EXTRACT PROVIDED
Table 3: Proportions of laboratory responders among REFLUDAN patients presenting with TECs
Number of
evaluable patients
|
HAT-1
|
HAT-2
|
|
55
|
60
|
|
Platelet recovery
|
90.9%
|
95.0%
|
|
Effective anticoagulation
|
81.8%
|
75.0%
|
|
Both
|
72.7%
|
71.7%
|
|
Comparisons of clinical efficacy were made between REFLUDAN patients and historical control patients with regard to the combined and individual incidences of death, limb amputation, or new TEC.
The original main analyses included all events that occurred after laboratory confirmation of HIT. This approach was revealed to be substantially confounded by the relative contribution of the pretreatment period (time between laboratory confirmation of HIT and start of treatment). Although short in duration (mean length 1.5 days in HAT-1 and 2.0 days in HAT-2), the pretreatment period accounted for 45% and 26% of events observed in the main analyses of HAT-1 REFLUDAN patients and HAT-2 REFLUDAN patients, respectively. Therefore, initiation of treatment was set as the starting point for the analyses. For the historical control group, the first treatment selected within 2 days of laboratory confirmation of HIT was used for reference.
Seven days after start of treatment, the cumulative risk of death, limb amputation, or new TEC was 3.7% in the HAT-1 REFLUDAN patients and 16.9% in the HAT-2 REFLUDAN patients, as compared to 24.9% in the historical control group. At 35 days, when approximately 10% of patients were still at risk, the cumulative risk was 13.0% in the HAT-1 REFLUDAN patients and 28.9% in the HAT-2 REFLUDAN patients, as compared to 47.8% in the historical control group.

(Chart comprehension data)
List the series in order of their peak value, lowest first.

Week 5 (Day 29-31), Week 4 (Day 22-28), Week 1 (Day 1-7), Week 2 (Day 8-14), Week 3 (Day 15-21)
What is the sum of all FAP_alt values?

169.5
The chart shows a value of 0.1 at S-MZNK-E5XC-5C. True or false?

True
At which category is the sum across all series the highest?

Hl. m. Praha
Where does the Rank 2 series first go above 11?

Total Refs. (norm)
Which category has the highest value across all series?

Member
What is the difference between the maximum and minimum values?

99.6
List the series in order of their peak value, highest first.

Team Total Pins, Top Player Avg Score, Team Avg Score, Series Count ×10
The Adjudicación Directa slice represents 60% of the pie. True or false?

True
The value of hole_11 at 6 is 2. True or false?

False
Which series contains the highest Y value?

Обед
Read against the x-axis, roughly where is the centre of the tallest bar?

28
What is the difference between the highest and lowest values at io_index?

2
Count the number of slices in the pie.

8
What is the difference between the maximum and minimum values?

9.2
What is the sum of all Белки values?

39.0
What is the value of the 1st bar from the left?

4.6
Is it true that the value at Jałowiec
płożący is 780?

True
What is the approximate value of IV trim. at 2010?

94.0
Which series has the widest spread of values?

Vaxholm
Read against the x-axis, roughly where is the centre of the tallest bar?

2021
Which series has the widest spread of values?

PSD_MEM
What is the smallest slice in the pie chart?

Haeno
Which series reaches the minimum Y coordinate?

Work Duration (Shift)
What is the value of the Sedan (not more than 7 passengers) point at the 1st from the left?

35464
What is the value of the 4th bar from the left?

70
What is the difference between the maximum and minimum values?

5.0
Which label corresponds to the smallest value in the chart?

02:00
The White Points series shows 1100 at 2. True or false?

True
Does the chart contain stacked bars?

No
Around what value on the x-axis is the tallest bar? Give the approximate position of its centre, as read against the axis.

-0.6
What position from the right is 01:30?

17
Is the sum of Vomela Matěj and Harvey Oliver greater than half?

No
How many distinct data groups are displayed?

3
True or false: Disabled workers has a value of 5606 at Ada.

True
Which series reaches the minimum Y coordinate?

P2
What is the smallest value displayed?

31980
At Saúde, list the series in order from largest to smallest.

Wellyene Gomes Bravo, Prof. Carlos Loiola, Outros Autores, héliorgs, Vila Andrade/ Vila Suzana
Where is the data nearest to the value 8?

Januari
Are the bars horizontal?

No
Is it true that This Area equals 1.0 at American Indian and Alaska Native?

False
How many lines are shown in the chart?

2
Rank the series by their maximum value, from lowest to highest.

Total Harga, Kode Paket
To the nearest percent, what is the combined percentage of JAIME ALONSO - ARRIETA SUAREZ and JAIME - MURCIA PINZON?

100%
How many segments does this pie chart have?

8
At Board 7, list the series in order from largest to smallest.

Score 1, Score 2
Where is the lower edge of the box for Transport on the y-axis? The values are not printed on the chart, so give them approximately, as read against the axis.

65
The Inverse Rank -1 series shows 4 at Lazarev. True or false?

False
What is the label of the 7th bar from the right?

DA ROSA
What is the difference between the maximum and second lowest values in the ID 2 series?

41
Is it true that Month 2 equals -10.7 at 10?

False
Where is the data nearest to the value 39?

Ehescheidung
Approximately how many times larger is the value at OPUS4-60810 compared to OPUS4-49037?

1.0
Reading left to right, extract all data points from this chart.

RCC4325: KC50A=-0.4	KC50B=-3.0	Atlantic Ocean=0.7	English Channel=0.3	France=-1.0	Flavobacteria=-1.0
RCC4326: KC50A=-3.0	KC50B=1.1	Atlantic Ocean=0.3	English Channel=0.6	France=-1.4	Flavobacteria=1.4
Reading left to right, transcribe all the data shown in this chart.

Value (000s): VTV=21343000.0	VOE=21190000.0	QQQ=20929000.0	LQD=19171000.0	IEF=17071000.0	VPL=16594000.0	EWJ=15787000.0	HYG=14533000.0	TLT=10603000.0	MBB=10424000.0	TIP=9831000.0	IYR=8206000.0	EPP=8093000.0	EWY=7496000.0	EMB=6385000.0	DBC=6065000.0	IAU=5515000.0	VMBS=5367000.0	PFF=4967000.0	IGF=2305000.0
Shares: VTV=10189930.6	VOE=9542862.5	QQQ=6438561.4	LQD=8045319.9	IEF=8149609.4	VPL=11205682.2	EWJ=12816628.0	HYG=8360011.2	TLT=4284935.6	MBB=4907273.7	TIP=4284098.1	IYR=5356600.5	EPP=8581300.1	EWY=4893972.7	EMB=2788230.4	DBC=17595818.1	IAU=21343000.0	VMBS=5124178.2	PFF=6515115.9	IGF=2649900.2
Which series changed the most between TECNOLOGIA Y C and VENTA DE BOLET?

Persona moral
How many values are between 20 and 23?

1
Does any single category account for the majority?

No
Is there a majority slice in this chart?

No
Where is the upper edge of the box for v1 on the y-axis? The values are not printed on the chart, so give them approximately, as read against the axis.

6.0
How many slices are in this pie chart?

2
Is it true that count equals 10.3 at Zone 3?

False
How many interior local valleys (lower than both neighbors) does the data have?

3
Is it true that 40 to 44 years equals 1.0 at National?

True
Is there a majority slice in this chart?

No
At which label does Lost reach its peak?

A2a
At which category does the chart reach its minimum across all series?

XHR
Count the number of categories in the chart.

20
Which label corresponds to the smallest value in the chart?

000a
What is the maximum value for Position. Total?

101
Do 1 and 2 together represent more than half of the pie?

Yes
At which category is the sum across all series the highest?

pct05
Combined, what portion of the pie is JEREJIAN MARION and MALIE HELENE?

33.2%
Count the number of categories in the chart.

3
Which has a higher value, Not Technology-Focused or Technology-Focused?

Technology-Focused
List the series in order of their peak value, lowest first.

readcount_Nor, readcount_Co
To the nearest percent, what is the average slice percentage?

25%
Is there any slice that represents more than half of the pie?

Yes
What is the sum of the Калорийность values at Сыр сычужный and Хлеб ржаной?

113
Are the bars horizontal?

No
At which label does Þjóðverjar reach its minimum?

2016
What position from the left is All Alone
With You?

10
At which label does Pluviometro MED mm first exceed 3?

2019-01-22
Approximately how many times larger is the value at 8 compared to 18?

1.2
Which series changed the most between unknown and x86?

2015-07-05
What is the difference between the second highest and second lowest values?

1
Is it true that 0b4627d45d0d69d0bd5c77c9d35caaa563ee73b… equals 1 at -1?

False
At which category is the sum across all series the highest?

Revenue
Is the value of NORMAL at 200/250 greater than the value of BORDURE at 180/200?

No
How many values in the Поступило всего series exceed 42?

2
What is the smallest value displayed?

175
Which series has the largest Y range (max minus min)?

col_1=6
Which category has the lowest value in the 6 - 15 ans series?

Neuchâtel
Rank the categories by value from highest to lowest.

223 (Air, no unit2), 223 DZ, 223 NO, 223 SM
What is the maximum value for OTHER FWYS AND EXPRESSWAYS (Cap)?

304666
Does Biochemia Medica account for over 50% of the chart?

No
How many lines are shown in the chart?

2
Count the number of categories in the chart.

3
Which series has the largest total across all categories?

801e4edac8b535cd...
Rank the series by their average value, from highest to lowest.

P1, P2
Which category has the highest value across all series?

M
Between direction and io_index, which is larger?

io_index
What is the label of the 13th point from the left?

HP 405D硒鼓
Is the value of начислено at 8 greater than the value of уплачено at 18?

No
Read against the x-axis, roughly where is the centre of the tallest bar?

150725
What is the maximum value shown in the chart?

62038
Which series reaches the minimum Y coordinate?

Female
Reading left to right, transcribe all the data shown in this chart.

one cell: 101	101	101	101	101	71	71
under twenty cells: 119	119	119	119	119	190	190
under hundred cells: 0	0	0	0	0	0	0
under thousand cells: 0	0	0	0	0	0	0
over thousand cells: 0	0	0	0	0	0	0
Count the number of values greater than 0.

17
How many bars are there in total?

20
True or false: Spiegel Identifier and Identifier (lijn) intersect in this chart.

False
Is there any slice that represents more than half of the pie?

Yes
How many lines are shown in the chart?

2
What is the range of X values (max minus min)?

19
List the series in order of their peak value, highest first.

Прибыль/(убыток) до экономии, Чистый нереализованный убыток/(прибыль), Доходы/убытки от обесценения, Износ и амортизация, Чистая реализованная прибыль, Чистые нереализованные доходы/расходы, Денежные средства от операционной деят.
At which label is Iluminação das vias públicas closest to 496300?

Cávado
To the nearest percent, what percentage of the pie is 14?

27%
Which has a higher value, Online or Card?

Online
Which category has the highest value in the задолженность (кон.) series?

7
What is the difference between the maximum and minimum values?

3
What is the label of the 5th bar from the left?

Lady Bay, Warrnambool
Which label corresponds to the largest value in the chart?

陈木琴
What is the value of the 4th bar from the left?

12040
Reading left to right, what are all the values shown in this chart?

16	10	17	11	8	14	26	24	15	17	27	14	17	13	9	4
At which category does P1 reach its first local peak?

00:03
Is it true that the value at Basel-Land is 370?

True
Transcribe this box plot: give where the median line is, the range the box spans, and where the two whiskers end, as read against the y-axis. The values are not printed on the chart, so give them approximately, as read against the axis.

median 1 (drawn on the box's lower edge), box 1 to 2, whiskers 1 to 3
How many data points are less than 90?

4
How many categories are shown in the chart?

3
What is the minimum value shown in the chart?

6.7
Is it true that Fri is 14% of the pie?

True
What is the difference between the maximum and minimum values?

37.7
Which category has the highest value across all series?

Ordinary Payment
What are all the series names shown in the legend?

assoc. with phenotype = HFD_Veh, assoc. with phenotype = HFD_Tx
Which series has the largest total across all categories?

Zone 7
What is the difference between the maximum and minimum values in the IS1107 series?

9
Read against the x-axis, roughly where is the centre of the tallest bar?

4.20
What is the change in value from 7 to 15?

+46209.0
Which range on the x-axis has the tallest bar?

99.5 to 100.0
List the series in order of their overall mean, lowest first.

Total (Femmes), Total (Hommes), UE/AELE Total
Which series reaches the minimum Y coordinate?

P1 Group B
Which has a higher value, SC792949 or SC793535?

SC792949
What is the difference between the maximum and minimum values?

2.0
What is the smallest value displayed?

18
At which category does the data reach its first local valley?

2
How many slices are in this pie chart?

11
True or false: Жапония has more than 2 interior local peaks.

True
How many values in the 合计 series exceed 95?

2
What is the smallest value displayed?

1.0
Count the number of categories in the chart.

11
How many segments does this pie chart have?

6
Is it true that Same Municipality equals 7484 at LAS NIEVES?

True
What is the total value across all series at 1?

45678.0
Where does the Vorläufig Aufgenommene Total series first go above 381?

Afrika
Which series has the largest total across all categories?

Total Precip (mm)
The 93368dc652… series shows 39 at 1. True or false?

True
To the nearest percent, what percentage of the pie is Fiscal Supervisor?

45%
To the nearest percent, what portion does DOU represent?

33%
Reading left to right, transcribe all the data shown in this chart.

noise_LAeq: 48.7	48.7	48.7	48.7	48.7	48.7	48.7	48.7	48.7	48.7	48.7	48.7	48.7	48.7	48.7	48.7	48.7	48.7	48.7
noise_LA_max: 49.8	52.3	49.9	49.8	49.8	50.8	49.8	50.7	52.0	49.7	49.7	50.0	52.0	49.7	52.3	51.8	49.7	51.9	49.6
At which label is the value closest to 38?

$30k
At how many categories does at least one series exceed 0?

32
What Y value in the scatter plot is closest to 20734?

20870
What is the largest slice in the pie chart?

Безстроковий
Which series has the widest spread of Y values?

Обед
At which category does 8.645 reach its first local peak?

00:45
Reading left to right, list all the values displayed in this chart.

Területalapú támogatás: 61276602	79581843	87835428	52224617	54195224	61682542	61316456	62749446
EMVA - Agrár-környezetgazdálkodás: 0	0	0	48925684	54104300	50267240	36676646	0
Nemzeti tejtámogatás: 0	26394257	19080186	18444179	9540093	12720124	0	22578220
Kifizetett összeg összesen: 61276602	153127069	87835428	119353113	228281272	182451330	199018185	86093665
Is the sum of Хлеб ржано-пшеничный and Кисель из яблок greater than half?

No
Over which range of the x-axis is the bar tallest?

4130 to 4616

BRIEF A
Based on the REFLUDAN excerpt, decide whether each statement agrees with it. Answer yes or no, and quote the deciding words.
(i) The pretreatment period had a mean length of 2.0 days in HAT-2.
(ii) The analyses used laboratory confirmation of HIT as their starting point.
(iii) At 35 days, the cumulative risk in the historical control group was 47.8%.
BRIEF B
Answer these questions from the REFLUDAN excerpt.
(i) How many HAT-2 patients were evaluable?
(ii) What share of the events in the main analyses of HAT-1 REFLUDAN patients came from the pretreatment period?
(iii) Seven days after start of treatment, what was the cumulative risk of death, limb amputation, or new TEC in the HAT-1 REFLUDAN patients?
BRIEF C
Duplicate the REFLUDAN excerpt from "The original main" to "used for reference.".

WRITTEN REPLY A
(i) Yes: "mean length 1.5 days in HAT-1 and 2.0 days in HAT-2"
(ii) No: "Therefore, initiation of treatment was set as the starting point for the analyses."
(iii) Yes: "as compared to 47.8% in the historical control group"

WRITTEN REPLY B
(i) 60
(ii) 45%
(iii) 3.7%

WRITTEN REPLY C
The original main analyses included all events that occurred after laboratory confirmation of HIT. This approach was revealed to be substantially confounded by the relative contribution of the pretreatment period (time between laboratory confirmation of HIT and start of treatment). Although short in duration (mean length 1.5 days in HAT-1 and 2.0 days in HAT-2), the pretreatment period accounted for 45% and 26% of events observed in the main analyses of HAT-1 REFLUDAN patients and HAT-2 REFLUDAN patients, respectively. Therefore, initiation of treatment was set as the starting point for the analyses. For the historical control group, the first treatment selected within 2 days of laboratory confirmation of HIT was used for reference.